Evaluate:$$\int_0^{\ln 2}\left(\frac{1}{e^x-1}-\left\lfloor\frac{1}{e^x-1}\right\rfloor\right)dx$$
My Attempt:
Upon evaluating $$\int_0^{\ln 2}\frac{1}{e^x-1}dx$$ I am getting $$|\ln(e^x-1)-x|_0^{\ln 2}$$
And on evaluating $$\int_0^{\ln 2}\left\lfloor\frac{1}{e^x-1}\right\rfloor dx$$ by substituting $\frac{1}{e^x-1}=t$ i.e. $x=\ln(1+\frac{1}{t})$
I get
$$\int_0^{\ln 2}\left\lfloor\frac{1}{e^x-1}\right\rfloor dx=\int_1^{\infty}\frac{\left\lfloor t\right\rfloor}{t(1+t)}dt=\lim_{n\to \infty}\left(\ln(n+1)-n\ln(1+\frac{1}{n})\right)$$
Given answer is $1-\ln 2$
which I will get if I cancel out the infinities I obtain in solving $\int_0^{\ln 2}\frac{1}{e^x-1}dx$
and $\int_0^{\ln 2}\left\lfloor\frac{1}{e^x-1}\right\rfloor dx$.
But it is not justified as limit of the form $\infty-\infty$ is indeterminate.
So I think solving the two integrals separately may not be a good idea.

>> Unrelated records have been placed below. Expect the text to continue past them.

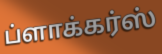
ப்ளாக்கர்ஸ்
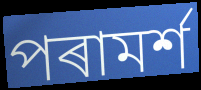
পৰামৰ্শ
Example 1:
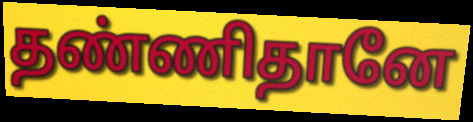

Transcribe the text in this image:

தண்ணிதானே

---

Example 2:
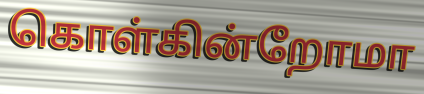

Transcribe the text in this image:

கொள்கின்றோமா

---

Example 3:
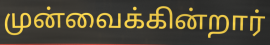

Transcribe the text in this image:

முன்வைக்கின்றார்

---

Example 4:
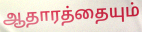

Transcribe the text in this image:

ஆதாரத்தையும்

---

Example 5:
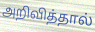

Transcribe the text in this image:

அறிவித்தால்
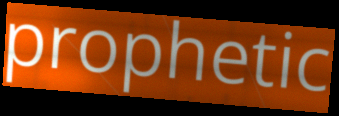
prophetic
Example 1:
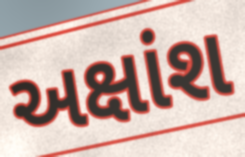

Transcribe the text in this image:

અક્ષાંશ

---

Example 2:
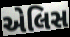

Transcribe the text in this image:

એલિસ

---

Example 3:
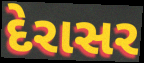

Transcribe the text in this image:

દેરાસર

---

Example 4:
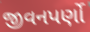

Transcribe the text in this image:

જીવનપર્ણો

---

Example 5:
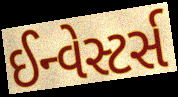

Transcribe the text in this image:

ઈન્વેસ્ટર્સ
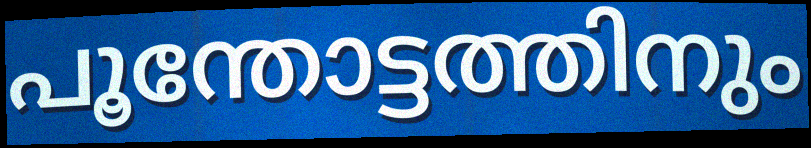
പൂന്തോട്ടത്തിനും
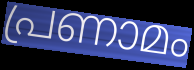
പ്രണാമം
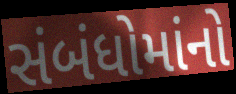
સંબંધોમાંનો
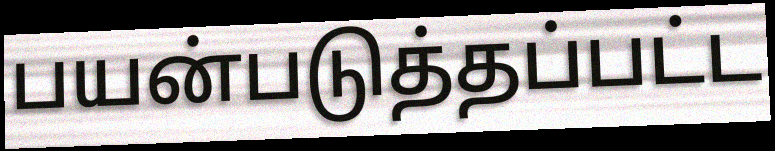
பயன்படுத்தப்பட்ட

Can the integral be evaluated as a whole.
Best Answer
Following your idea, we perform the change of integration variables from $x$ to $t$ via $t=1/(\mathrm{e}^x-1)$. Then \begin{align*} \int_1^{ + \infty } {\frac{{t - \left\lfloor t \right\rfloor }}{{t(t + 1)}}{\rm d}t} &= \sum\limits_{k = 1}^\infty {\int_k^{k + 1} {\frac{{t - \left\lfloor t \right\rfloor }}{{t(t + 1)}}{\rm d}t} } = \sum\limits_{k = 1}^\infty {\int_0^1 {\frac{{t - \left\lfloor t \right\rfloor }}{{(t + k)(t + k + 1)}}{\rm d}t} }\\ & = \int_0^1 {(t - \left\lfloor t \right\rfloor )\sum\limits_{k = 1}^\infty {\frac{1}{{(t + k)(t + k + 1)}}} {\rm d}t} \\& = \int_0^1 {(t - \left\lfloor t \right\rfloor )\sum\limits_{k = 1}^\infty {\left( {\frac{1}{{t + k}} - \frac{1}{{t + k + 1}}} \right)} {\rm d}t} \\ & = \int_0^1 {\frac{{t - \left\lfloor t \right\rfloor }}{{t + 1}}{\rm d}t} = \int_0^1 {\frac{{t}}{{t + 1}}{\rm d}t} = 1 - \log 2. \end{align*}